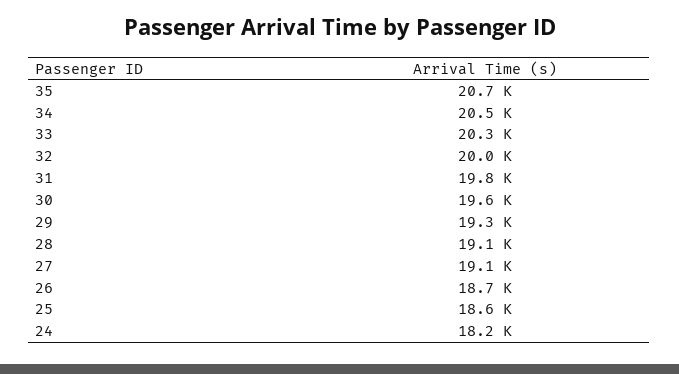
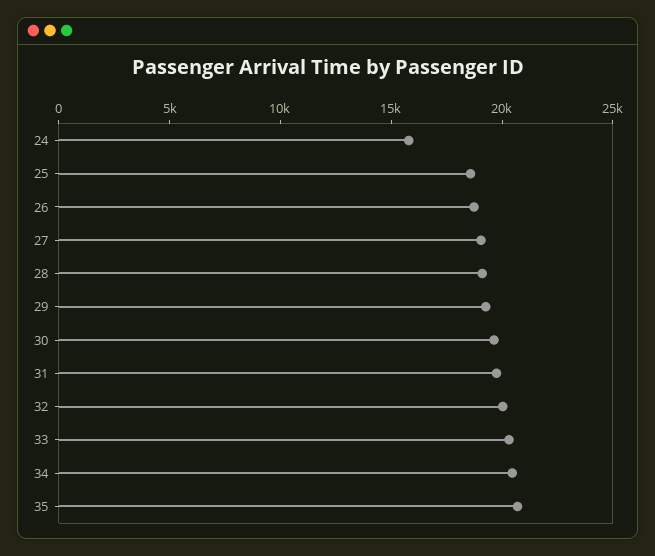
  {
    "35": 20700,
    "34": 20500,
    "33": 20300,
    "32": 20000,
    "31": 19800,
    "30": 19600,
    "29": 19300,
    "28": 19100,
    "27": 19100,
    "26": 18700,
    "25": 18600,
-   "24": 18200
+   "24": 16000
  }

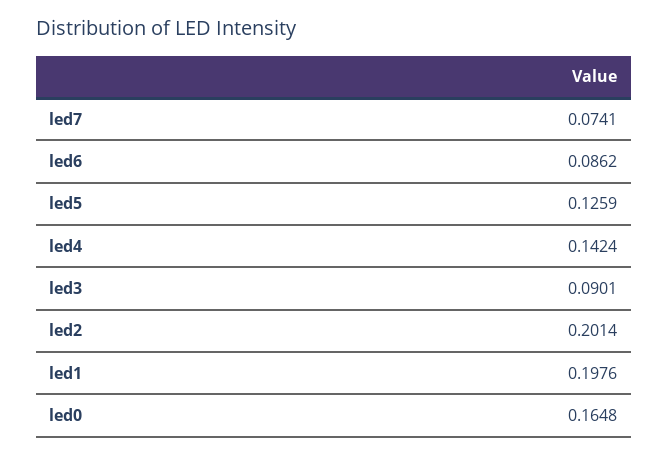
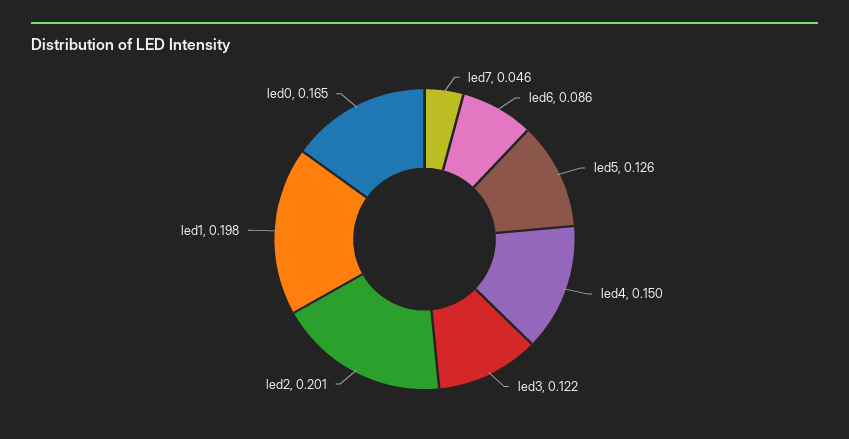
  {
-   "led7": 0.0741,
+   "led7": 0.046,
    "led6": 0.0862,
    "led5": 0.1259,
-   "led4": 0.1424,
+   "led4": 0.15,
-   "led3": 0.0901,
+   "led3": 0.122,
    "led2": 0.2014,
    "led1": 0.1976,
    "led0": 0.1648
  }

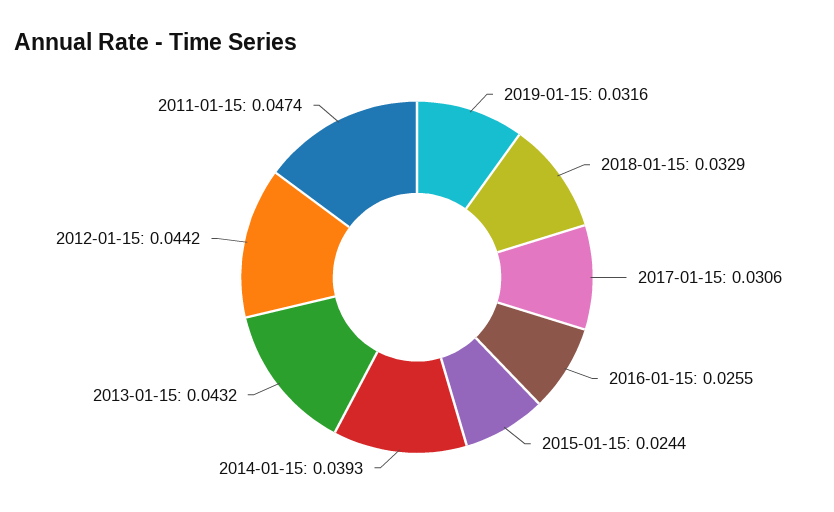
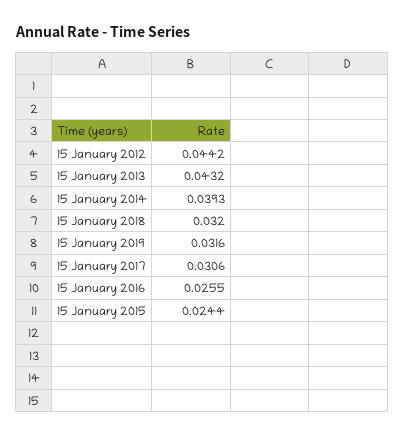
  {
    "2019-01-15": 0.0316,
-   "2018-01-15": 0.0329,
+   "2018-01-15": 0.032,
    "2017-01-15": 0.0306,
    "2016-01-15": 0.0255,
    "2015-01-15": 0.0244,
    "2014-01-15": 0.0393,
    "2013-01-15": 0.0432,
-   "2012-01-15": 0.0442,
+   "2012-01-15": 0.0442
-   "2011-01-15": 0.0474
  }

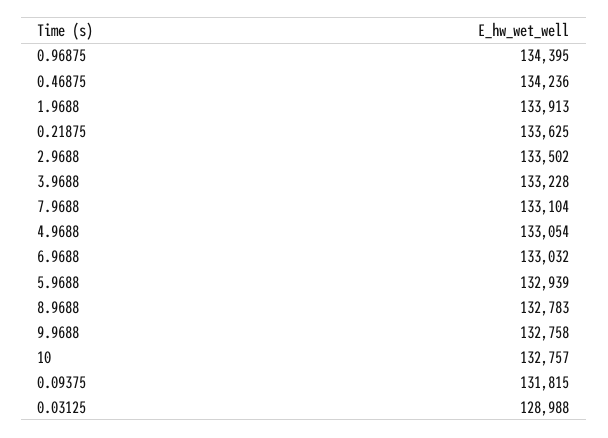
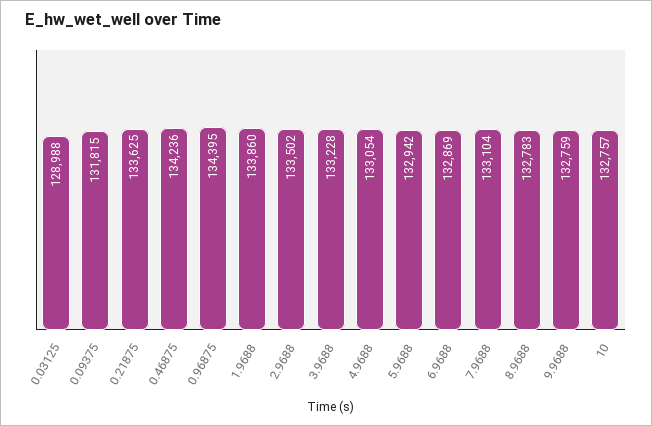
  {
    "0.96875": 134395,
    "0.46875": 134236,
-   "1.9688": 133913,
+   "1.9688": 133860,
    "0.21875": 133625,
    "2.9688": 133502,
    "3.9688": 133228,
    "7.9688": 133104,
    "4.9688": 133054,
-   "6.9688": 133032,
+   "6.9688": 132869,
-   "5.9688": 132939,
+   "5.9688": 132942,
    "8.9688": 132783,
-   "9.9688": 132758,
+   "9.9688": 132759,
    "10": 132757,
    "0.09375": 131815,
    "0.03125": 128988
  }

•••••

What the task requires.
Without including any pictures, return every line of the records exactly.

Output below.
  {
    "35": 20700,
    "34": 20500,
    "33": 20300,
    "32": 20000,
    "31": 19800,
    "30": 19600,
    "29": 19300,
    "28": 19100,
    "27": 19100,
    "26": 18700,
    "25": 18600,
-   "24": 18200
+   "24": 16000
  }

  {
-   "led7": 0.0741,
+   "led7": 0.046,
    "led6": 0.0862,
    "led5": 0.1259,
-   "led4": 0.1424,
+   "led4": 0.15,
-   "led3": 0.0901,
+   "led3": 0.122,
    "led2": 0.2014,
    "led1": 0.1976,
    "led0": 0.1648
  }

  {
    "2019-01-15": 0.0316,
-   "2018-01-15": 0.0329,
+   "2018-01-15": 0.032,
    "2017-01-15": 0.0306,
    "2016-01-15": 0.0255,
    "2015-01-15": 0.0244,
    "2014-01-15": 0.0393,
    "2013-01-15": 0.0432,
-   "2012-01-15": 0.0442,
+   "2012-01-15": 0.0442
-   "2011-01-15": 0.0474
  }

  {
    "0.96875": 134395,
    "0.46875": 134236,
-   "1.9688": 133913,
+   "1.9688": 133860,
    "0.21875": 133625,
    "2.9688": 133502,
    "3.9688": 133228,
    "7.9688": 133104,
    "4.9688": 133054,
-   "6.9688": 133032,
+   "6.9688": 132869,
-   "5.9688": 132939,
+   "5.9688": 132942,
    "8.9688": 132783,
-   "9.9688": 132758,
+   "9.9688": 132759,
    "10": 132757,
    "0.09375": 131815,
    "0.03125": 128988
  }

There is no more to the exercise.